It is therefore a pleasure to be asked to introduce the Brain Communications special collection for FND. It is another marker of how much of an inroad this disorder has made into mainstream neurological practice and research in the last 25 years. The purpose of the special collection is to signal that Brain Communications welcomes submissions spanning both clinical and neuroscience research on FND and to allow readers to find published articles gathered in one location.
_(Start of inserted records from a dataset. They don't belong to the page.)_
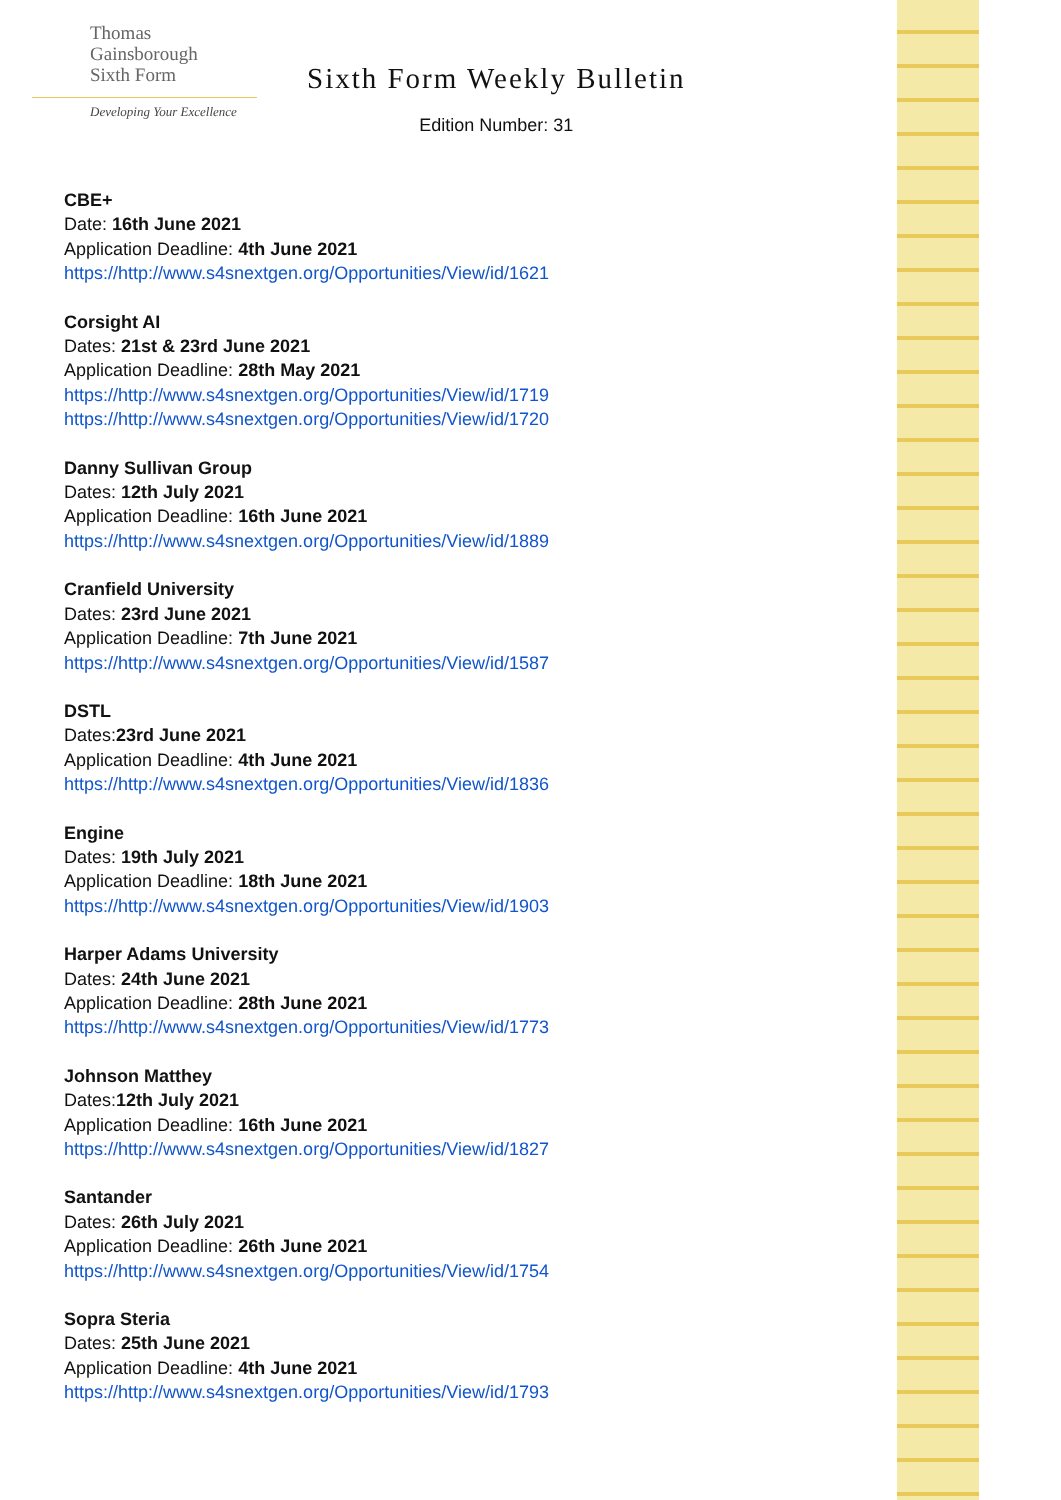Thomas
Gainsborough
Sixth Form
Developing Your Excellence
Sixth Form Weekly Bulletin
Edition Number: 31
CBE+
Date: 16th June 2021
Application Deadline: 4th June 2021
https://http://www.s4snextgen.org/Opportunities/View/id/1621
Corsight AI
Dates: 21st & 23rd June 2021
Application Deadline: 28th May 2021
https://http://www.s4snextgen.org/Opportunities/View/id/1719
https://http://www.s4snextgen.org/Opportunities/View/id/1720
Danny Sullivan Group
Dates: 12th July 2021
Application Deadline: 16th June 2021
https://http://www.s4snextgen.org/Opportunities/View/id/1889
Cranfield University
Dates: 23rd June 2021
Application Deadline: 7th June 2021
https://http://www.s4snextgen.org/Opportunities/View/id/1587
DSTL
Dates:23rd June 2021
Application Deadline: 4th June 2021
https://http://www.s4snextgen.org/Opportunities/View/id/1836
Engine
Dates: 19th July 2021
Application Deadline: 18th June 2021
https://http://www.s4snextgen.org/Opportunities/View/id/1903
Harper Adams University
Dates: 24th June 2021
Application Deadline: 28th June 2021
https://http://www.s4snextgen.org/Opportunities/View/id/1773
Johnson Matthey
Dates:12th July 2021
Application Deadline: 16th June 2021
https://http://www.s4snextgen.org/Opportunities/View/id/1827
Santander
Dates: 26th July 2021
Application Deadline: 26th June 2021
https://http://www.s4snextgen.org/Opportunities/View/id/1754
Sopra Steria
Dates: 25th June 2021
Application Deadline: 4th June 2021
https://http://www.s4snextgen.org/Opportunities/View/id/1793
The breadth of the articles in the collection demonstrates the momentum of the field and its growing maturity. In the late 1990s, it was a diagnosis of exclusion, framed almost exclusively within a psychiatric paradigm, in which anecdote and speculation were dominant. In contrast, this collection reflects the diversity and rigour of modern scientific FND research. There are papers on diagnostic and classification issues, for example, revisiting Briquet’s syndrome of multiple functional symptoms and disorders,^2^ the clinical and mechanistic overlap of migraine with FND^3^ and whether you can us univariate resting-state EEG to distinguish functional from epileptic seizures^4^ (spoiler alert—you can't). A second cluster of papers examines mechanistic questions in individuals with FND, such as the relationship between post-movement beta synchronization and hyperbinding between perception and action,^5^ the correlation between resting-state network integration and segregation and self-reported somatic symptoms^6^ and reduced respiratory sensitivity in FND,^7^ highlighting growing interest in interoception.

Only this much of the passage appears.